I will pass over Posner’s criticisms of Heller and would like instead to offer a couple comments on Posner’s case for judicial modesty:
1. Posner oddly equates judicial modesty with “loose construction” of the Constitution. Indeed, his essay is titled “In Defense of Looseness”, and although I don’t hold authors responsible for the titles their articles bear, in this case the title matches the argument. But Posner ends up tying himself in knots of “loose construction”. For example, first he tells us that Scalia’s opinion in Heller was “a narrow originalism” that ignored the “reigning theory of legislative interpretation in the eighteenth century [, which] was loose (or flexible, or nonliteral) construction.” But then, just four paragraphs later, he says that Scalia’s “Heller decision is exposed as an example of loose construction.”
Again, after seeming to make the broad case for loose construction, Posner states: “There is an important difference, obvious but often overlooked, between using loose construction to prevent making the Constitution a straitjacket and using it to make the Constitution a straitjacket.” That is indeed an important and obvious difference—the difference, that is, between construing governmental powers broadly and extravagantly concocting constitutional rights—but it is Posner’s confusing use of the malleable term “loose construction” that is likely to cause it to be overlooked.

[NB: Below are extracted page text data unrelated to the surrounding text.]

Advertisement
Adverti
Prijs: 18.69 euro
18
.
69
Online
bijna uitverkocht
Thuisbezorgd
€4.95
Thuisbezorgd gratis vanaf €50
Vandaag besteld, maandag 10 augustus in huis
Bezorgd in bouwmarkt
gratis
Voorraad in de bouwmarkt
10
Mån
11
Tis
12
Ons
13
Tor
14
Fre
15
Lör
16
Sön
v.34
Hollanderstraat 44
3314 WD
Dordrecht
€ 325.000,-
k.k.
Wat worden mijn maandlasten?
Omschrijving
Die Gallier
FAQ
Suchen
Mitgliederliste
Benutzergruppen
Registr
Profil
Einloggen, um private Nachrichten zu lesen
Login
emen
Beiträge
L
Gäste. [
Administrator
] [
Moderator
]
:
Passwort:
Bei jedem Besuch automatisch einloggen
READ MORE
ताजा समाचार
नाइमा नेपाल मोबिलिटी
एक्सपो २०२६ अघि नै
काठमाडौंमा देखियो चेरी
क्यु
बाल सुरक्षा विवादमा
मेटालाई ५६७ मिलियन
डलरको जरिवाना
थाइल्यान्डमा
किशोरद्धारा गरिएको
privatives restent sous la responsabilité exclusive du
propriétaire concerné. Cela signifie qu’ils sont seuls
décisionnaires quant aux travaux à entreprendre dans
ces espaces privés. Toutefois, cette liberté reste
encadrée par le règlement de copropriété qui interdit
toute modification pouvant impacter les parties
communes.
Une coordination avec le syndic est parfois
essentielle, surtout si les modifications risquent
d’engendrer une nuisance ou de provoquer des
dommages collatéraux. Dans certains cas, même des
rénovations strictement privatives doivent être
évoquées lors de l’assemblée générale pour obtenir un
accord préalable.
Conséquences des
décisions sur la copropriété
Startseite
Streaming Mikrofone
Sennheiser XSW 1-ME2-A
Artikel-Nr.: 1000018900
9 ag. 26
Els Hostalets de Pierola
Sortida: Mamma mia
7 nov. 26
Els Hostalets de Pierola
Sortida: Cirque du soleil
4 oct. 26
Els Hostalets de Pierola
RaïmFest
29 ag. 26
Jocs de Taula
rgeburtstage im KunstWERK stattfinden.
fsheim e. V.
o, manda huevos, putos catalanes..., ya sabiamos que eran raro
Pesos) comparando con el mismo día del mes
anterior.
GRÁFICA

2. Consistent with his defense of pragmatism (a defense that I have criticized here), Posner argues that his “preference for judicial modesty—for less interference by the Supreme Court with the other branches of government—cannot be derived by some logical process from constitutional text or history.” I believe, by contrast, that the obligation of judicial modesty—again, what I would prefer to call judicial restraint—flows directly from the fact that we live in a constitutional republic. When application of the proper interpretive methodology does not yield a clear answer that a democratic enactment violates a constitutional provision, then judges have no legitimate authority to override that enactment.
I would therefore modify Posner’s proposition, quoted above, to read: “[T]he question of whether to nationalize an issue in the name of the Constitution calls for an exercise of judgment; and
when the nation is deeply divided over on an issue to which the Constitution does not speak with any clarity, and a uniform national policy would override differences in local conditions, nationalization (via judicial creation of constitutional rights) may be premature is impermissible.”